[[ Extract to read, beginning ]]

For a current research project, I am planning to count the unique words of different objects in a JSON file. Ideally, the output file should show separate word count summaries (counting the occurence of unique words) for the texts in "Text Main", "Text Pro" and "Text Con". Is there any smart tweak to make this happen?
At the moment, I am receiving the following error message:
File "index.py", line 10, in <module>
text = data["Text_Main"]
TypeError: list indices must be integers or slices, not str
The JSON file has the following structure:
[
{"Stock Symbol":"A",
"Date":"05/11/2017",
"Text Main":"Text sample 1",
"Text Pro":"Text sample 2",
"Text Con":"Text sample 3"}
]
And the corresponding code looks like this:
# Import relevant libraries
import string
import json
import csv
import textblob
# Open JSON file and slice by object
file = open("Glassdoor_A.json", "r")
data = json.load(file)
text = data["Text_Main"]
# Create an empty dictionary
d = dict()

[[ Extract to read, end ]]
[[ Data section, beginning ]]

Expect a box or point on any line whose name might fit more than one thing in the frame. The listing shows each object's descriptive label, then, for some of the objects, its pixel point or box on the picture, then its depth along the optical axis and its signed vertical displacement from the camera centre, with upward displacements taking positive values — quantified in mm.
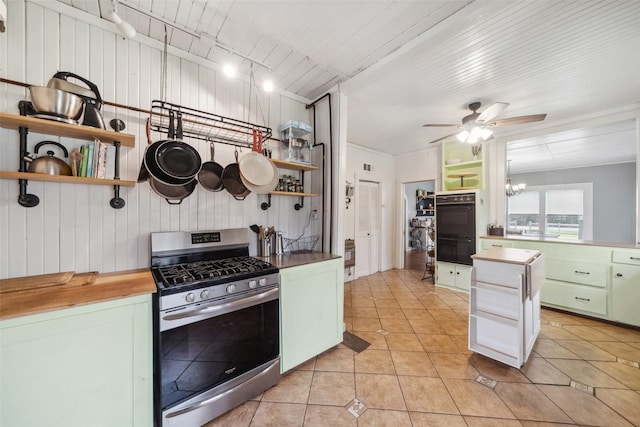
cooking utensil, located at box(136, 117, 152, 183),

[[ Data section, end ]]

> Exercise: Continue the forum post about counting unique words in a JSON file, starting right after its last line of code.

> Output:
# Loop through each line of the file
for line in text:
# Remove the leading spaces and newline character
line = line.strip()
# Convert the characters in line to
# lowercase to avoid case mismatch
line = line.lower()
# Remove the punctuation marks from the line
line = line.translate(line.maketrans("", "", string.punctuation))
# Split the line into words
words = line.split(" ")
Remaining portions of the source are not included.